Financial Repression: Invisible Taxation, Surprise Inflation and Gold Confiscation?
Commodities / Gold and Silver 2012 Oct 07, 2012 - 09:32 AM GMTWhat is financial repression in a nutshell? Financial repression is invisible taxation which erodes the purchasing power of individuals via inflation. "By a continuing process of inflation, governments can confiscate, secretly and unobserved, an important part of the wealth of their citizens. By this method they not only confiscate, but they confiscate arbitrarily; and, while the process impoverishes many, it actually enriches some..." wrote Lord Keynes in The Economic Consequences of the Peace in 1919, in the aftermath of the Treaty of Versailles that followed the First World War and delivered "Carthaginian peace" sowing the seeds for the second global conflict within two decades.
US President’s Gold Confiscation Order: Issued April 5th 1933
Recession, Depression or Repression?
In many advanced economies around the world, we appear to be neither in a simple recession and nor in a depression but in a financial repression, which is a subtle type of debt restructuring. The term "financial repression" was originally introduced in the works of Shaw and McKinnon in 1973.
Advanced Nations In The Same Boat?
This ATCA 5000 briefing looks into the current phase of financial repression around the world -- especially amongst the advanced countries -- and its implications for government debt, inflation and across asset classes. The timing of this Socratic dialogue seems appropriate, as the debt level for advanced economies continues to surge to absurd levels after the financial crisis. In all the previous instances of high debt, a period of deleveraging has ensued, with events of default, financial repression, inflation, surprise inflation spikes and hyperinflation. The attached chart gives the periods of surges in debt in advanced and emerging economies over the last century.
Is History Repeating Itself?
Are policymakers around the world using the strategy of financial repression once again to control government debt in their countries? Yes, this would appear to be the case given that in recent years, policymakers have been repeatedly resorting to inflation targeting, and financial repression necessitates a steady dosage of inflation. This appears to underscore the point that financial repression is being used as a method to reduce the national debt to GDP levels and/or to reduce the national debt servicing cost. If history were to repeat itself, the world is likely to witness continuing defaults, financial repression, inflation, surprise inflation spikes and hyperinflation over the next decade.
Three Key Pillars of Financial Repression
Many distinguished members of the ATCA 5000 are convinced that we are in a period of financial repression, as policymakers have been implementing measures identified with the three key pillars of financial repression:
1. There is an indirect cap on government bond yields through extensive Quantitative Easing (QE) via bond purchase programmes, which have been recently expanded and extended yet again. Record low yields on long-term government bonds are a direct result of the printing of money by major central banks and their associated bond purchase programmes.
2. It is increasingly evident that there are more domestic buyers of government debt in the aftermath of the start of the global financial crisis in August 2007 which set an unprecedented milestone with the collapse of Lehman Brothers in September 2008. The national central bank authorities and domestic players have now become amongst the largest buyers of their own government bonds.
3. Whilst there is no case of the government sector owning large banks outright, however, government regulators in advanced economies have focused on extensive management and oversight of banks and other financial institutions.

**WHAT IS REQUIRED**
Summarize the financial repression briefing in two sentences. The lines after this point are separate material, apart from the financial repression briefing.

**DATA PROVIDED**
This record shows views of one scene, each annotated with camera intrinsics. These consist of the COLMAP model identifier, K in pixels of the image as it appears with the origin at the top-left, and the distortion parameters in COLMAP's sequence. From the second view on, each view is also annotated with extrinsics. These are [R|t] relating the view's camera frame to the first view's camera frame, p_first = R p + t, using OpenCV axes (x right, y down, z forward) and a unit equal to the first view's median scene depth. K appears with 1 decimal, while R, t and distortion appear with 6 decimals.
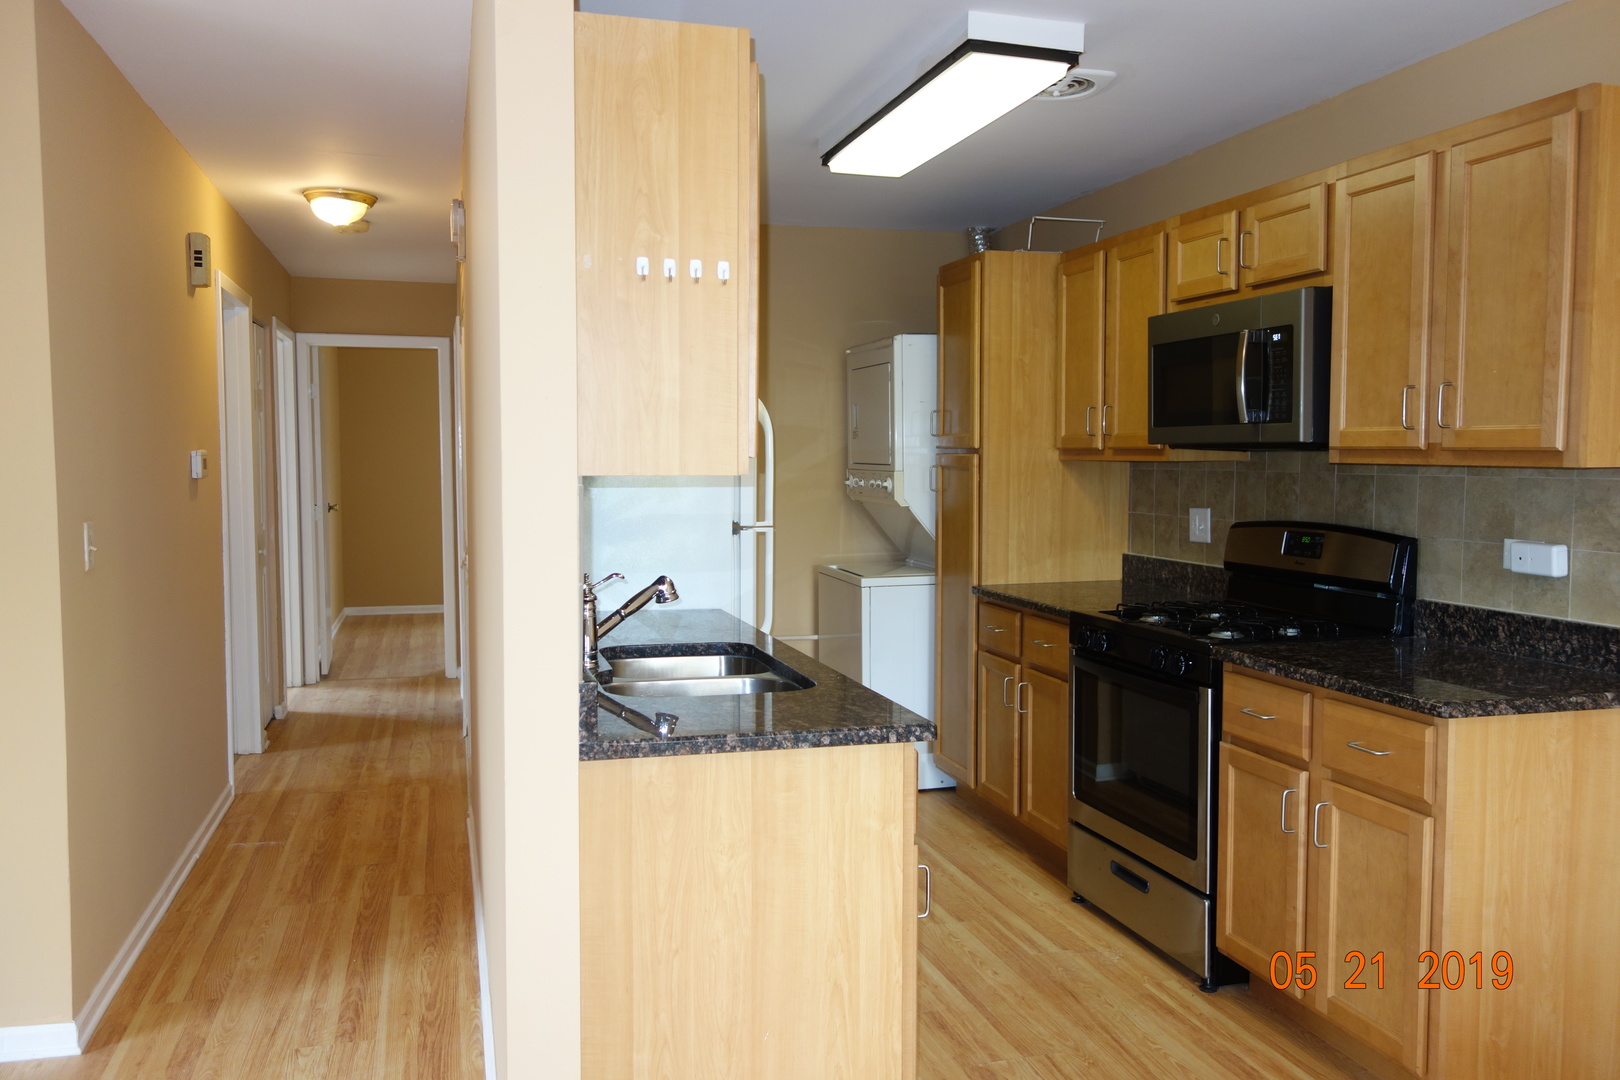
lens RADIAL K [[1279.1, 0, 810.0], [0, 1279.1, 540.0], [0, 0, 1]] dist [0.009935, -0.003174]
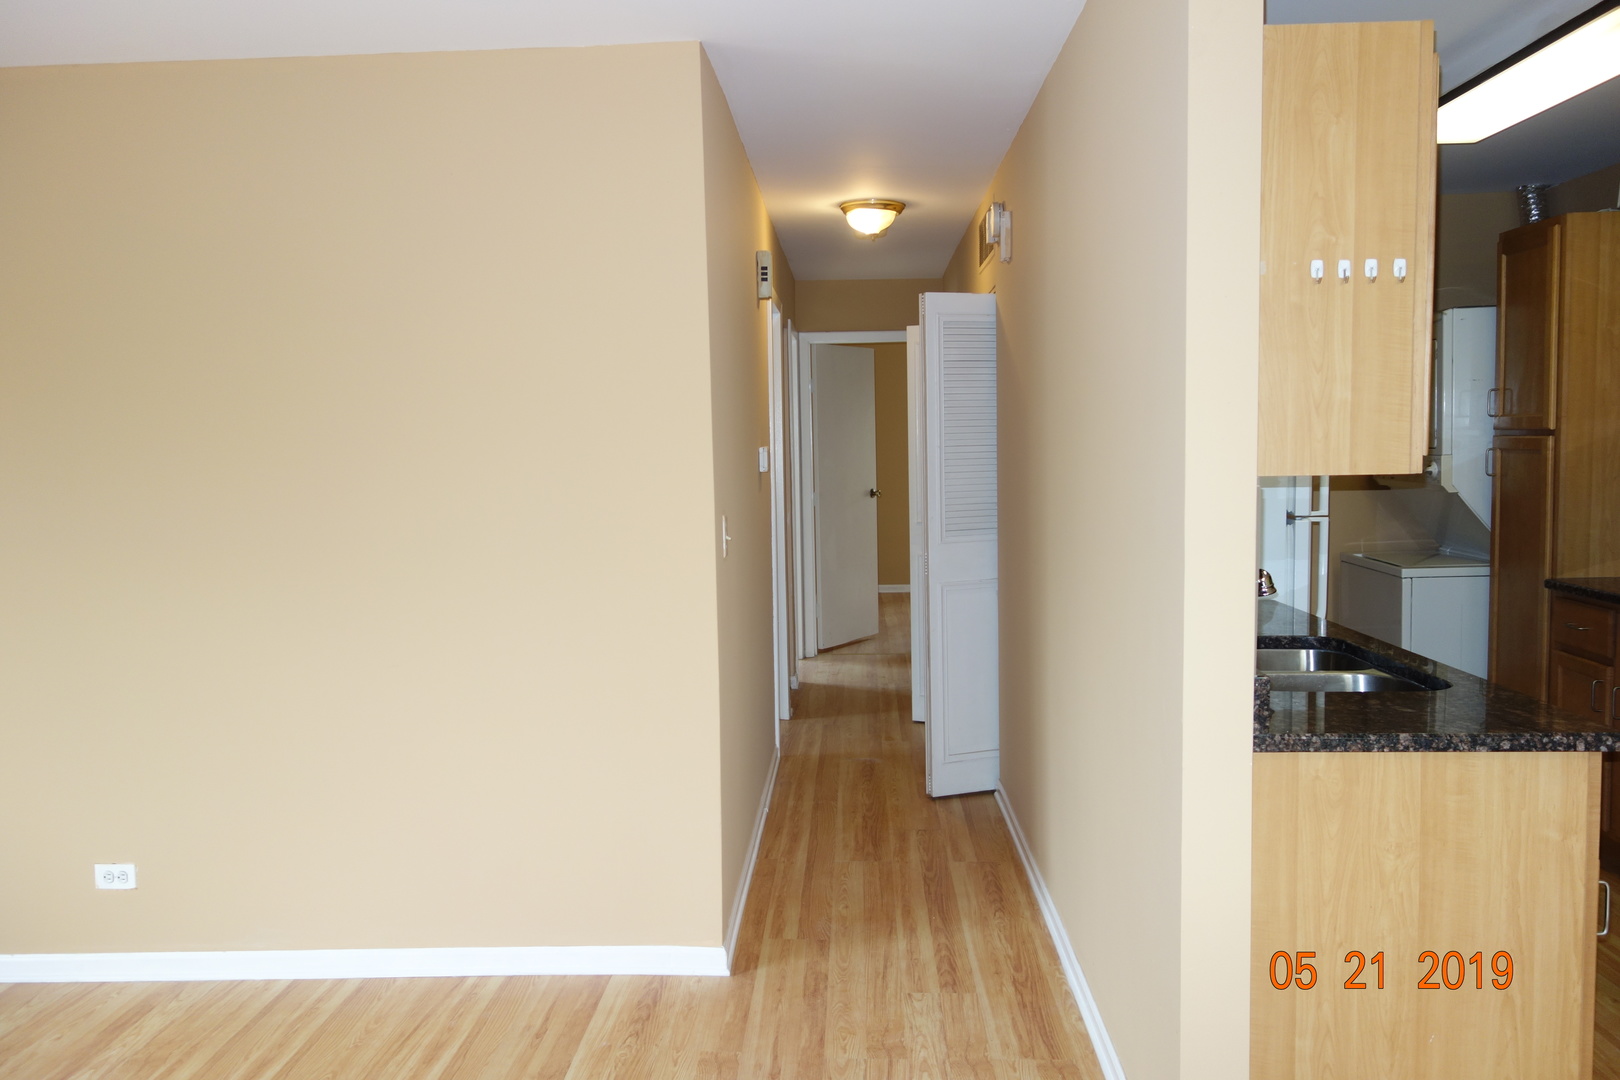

**SOLVED PROBLEM**
Financial repression is described as invisible taxation that erodes individuals' purchasing power through inflation, and many advanced economies are said to appear to be in such a repression, a subtle type of debt restructuring, rather than in a recession or depression. Policymakers' repeated resort to inflation targeting is taken as a sign that the strategy is being used to reduce national debt, through three pillars: an indirect cap on government bond yields via quantitative easing, more domestic buyers of government debt, and extensive regulatory management and oversight of banks and other financial institutions.